Tuesday, January 11, 2011

Limbaugh's Limbo

Limbaugh’s Limbo

Winslow Myers

I tuned in Rush Limbaugh’s radio show because I was interested in his response to the question of whether he shared some responsibility for leading the deluded young assassin in Arizona over the edge—on the face of it an unanswerable question, though many on the left have been very quick to answer yes, in thunder.


Limbaugh’s first line of defense was to aggressively deflect blame onto others, including the sheriff in charge of the investigation into the killings, Clarence Dupnik. Sheriff Dupnik came across, to me anyway, as the absolute best of America, an official who spoke authoritatively about how he sees the present sorry state of civility in this country. Dupnik reminded me a little of the lawman in Cormac McCarthy’s novel “No Country for Old Men,” almost overwhelmed by new forms of evil but still willing to stand and deliver.


The day I listened, Limbaugh immediately went on the attack against the sheriff and others he perceives as adversaries with hardly a nod to the victims of the Arizona tragedy. It was an oddly self-centered display. The parents of the little girl who was killed provided an instructive contrast. Holding themselves together with heroic composure, they made sure the story was not their own pain and loss, but what a remarkable person their daughter had been.

It is difficult, maybe impossible, to write about Limbaugh without being sucked into the battle dynamic which Limbaugh is paid multi-millions to sustain. No doubt Rush Limbaugh has some good ideas about how to improve our political, economic and cultural institutions. But they are drowned out by one meta-idea that thoroughly undermines his effectiveness as a conservative change-agent—his desire to preserve at all costs an oppositional modality, “us against them.” That’s what keeps his loyal supporters coming back for more and his advertising sponsors underwriting his mega-riches.


While there is no causal line to be drawn between Limbaugh and the tragic schizoid alienation of Jared Loughner, it is not unfair to assert that Limbaugh contributes to the general degradation of civic discourse in our nation.

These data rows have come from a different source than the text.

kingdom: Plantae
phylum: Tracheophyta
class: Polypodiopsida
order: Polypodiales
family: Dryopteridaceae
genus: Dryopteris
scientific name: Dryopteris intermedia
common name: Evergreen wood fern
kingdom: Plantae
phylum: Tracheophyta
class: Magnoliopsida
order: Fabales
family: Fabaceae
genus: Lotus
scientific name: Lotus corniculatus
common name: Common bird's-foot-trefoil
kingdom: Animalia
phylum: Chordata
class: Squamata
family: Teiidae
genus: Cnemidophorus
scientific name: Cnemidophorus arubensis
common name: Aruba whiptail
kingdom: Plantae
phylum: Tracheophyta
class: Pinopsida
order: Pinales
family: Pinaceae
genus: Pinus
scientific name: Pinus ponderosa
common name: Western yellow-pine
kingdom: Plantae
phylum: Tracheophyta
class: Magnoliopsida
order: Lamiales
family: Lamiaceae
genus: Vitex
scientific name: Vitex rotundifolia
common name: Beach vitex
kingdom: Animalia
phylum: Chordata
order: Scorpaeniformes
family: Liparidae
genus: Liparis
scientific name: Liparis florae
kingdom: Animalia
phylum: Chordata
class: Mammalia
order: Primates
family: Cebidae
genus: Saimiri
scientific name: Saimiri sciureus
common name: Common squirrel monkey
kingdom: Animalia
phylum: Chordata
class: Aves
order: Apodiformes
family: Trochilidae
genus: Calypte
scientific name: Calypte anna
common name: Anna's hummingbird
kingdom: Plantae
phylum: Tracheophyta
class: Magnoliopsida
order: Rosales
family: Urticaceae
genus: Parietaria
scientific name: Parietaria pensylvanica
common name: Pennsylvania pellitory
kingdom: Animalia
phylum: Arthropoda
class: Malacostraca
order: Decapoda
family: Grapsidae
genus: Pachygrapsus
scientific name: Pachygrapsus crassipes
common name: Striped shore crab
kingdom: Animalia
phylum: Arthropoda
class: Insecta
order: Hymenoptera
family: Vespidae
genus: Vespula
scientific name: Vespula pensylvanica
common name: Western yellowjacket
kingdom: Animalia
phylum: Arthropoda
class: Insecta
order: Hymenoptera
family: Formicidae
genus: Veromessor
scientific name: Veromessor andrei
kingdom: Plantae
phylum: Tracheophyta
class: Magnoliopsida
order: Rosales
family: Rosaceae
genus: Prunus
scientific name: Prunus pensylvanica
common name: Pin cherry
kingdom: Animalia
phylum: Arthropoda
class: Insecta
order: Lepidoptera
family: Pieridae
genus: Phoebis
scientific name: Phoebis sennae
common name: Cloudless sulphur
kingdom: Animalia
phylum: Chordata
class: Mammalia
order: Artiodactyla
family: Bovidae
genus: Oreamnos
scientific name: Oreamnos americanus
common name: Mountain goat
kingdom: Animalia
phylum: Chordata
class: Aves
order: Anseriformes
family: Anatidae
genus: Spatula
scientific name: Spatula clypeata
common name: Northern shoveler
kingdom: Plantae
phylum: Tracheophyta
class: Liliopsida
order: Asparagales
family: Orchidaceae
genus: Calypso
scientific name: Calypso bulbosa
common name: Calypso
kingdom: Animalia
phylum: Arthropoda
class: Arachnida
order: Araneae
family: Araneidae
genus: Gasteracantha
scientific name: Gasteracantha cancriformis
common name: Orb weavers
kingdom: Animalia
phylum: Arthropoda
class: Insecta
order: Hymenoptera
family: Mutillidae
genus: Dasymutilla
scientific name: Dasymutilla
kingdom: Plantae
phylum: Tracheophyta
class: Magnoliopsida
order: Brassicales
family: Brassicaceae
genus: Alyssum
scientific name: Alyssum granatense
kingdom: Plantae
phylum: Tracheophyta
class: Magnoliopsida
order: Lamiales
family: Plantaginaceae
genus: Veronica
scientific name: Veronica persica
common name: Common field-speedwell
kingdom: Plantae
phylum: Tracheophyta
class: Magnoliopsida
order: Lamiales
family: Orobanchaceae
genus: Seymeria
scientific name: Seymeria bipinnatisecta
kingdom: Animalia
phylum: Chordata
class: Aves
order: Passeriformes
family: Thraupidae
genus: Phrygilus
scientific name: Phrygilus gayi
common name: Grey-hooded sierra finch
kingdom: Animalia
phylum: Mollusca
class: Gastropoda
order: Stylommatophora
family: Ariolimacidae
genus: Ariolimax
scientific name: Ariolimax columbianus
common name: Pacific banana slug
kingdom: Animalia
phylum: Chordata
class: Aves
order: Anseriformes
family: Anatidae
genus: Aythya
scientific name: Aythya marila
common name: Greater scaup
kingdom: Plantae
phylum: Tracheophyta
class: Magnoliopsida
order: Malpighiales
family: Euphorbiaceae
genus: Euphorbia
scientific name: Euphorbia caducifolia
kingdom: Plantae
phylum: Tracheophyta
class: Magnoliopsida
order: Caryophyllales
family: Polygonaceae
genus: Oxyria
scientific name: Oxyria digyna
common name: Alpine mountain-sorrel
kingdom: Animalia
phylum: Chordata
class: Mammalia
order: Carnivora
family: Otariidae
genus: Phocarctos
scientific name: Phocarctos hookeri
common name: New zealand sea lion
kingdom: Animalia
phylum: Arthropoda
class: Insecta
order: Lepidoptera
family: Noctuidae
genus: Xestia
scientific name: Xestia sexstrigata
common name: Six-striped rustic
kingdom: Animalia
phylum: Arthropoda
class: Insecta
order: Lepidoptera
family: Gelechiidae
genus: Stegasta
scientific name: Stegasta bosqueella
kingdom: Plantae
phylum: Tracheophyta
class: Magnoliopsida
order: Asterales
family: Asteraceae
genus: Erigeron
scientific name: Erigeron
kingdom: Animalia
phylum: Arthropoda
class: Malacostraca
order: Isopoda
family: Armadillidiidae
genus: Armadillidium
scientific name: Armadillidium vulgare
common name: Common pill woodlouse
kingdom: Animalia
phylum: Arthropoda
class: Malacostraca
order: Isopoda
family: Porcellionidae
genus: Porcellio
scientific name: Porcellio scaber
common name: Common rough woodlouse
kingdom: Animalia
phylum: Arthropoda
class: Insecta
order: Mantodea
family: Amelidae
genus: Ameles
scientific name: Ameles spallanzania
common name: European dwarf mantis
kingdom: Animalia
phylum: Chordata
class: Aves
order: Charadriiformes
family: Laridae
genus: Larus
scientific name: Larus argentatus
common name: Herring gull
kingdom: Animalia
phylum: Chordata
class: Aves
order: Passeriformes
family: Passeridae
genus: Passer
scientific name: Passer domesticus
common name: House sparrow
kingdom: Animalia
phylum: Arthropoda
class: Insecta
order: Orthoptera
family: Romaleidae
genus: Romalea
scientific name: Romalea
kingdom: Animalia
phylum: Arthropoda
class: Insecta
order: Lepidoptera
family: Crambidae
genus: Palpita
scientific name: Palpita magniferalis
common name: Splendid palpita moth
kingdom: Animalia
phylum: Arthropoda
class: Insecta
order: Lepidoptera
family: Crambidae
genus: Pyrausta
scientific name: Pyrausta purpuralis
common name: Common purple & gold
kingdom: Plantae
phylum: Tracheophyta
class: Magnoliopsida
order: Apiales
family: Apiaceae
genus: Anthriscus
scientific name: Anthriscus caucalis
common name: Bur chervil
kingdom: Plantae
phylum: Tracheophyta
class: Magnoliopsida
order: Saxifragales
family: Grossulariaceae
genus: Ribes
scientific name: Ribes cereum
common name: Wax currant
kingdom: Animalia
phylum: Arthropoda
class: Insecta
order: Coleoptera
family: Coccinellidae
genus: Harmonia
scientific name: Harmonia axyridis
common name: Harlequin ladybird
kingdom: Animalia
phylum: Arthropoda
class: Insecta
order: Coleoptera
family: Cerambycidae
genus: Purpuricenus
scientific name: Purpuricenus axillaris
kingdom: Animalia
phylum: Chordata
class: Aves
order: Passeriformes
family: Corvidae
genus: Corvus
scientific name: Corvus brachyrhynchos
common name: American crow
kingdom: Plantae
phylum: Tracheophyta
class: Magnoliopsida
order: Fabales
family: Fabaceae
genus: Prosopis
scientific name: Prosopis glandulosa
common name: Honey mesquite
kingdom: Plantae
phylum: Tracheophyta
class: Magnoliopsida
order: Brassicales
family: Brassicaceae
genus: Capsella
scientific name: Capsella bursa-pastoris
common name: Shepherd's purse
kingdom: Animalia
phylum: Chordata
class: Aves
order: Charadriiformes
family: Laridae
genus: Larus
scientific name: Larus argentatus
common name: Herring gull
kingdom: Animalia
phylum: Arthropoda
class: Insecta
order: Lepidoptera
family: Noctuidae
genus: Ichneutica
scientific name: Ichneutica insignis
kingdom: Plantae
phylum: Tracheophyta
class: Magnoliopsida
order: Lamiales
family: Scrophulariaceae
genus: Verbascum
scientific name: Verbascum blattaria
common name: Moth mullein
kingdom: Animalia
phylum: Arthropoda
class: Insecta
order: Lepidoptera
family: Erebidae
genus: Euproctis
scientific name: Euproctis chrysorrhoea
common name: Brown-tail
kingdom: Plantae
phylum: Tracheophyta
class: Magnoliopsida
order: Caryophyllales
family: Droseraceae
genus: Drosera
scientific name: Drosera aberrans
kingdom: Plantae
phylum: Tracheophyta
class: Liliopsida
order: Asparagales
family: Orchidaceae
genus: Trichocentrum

What is clear is that this very talented broadcaster is paid to be a panderer. The Encarta dictionary defines the verb “to pander” as “to indulge someone’s weakness or questionable wishes and tastes.” In this case the weakness is the jumble of helplessness, fear, and anger that many citizens feel in the face of huge powers that they perceive to be stealing their autonomy. The questionable wish is the desire to fix blame on an “other” and lash out. This is a further paradox of Limbaugh’s oppositional spirit, what is sometimes called a performative contradiction: it cries at the same time for taking responsibility and for the irresponsible helplessness of blaming someone else.


Limbaugh’s universe is very similar in its narrowness to another seductive universe of pandering, pornography, where the complex and deep encounter of sexuality is reduced to the simple dimension of scratching a fantasy itch.


Limbaugh remains stuck in a frozen limbo of self-defined authority and radio-booth isolation, where the price of admission is toadying agreement—from which authentic relationship can never come. Real relationship includes respectful listening, acknowledgement of the validity of other points of view, openness to multiple perspectives. There is a poignant irony in the fact that Limbaugh has become totally deaf in both ears.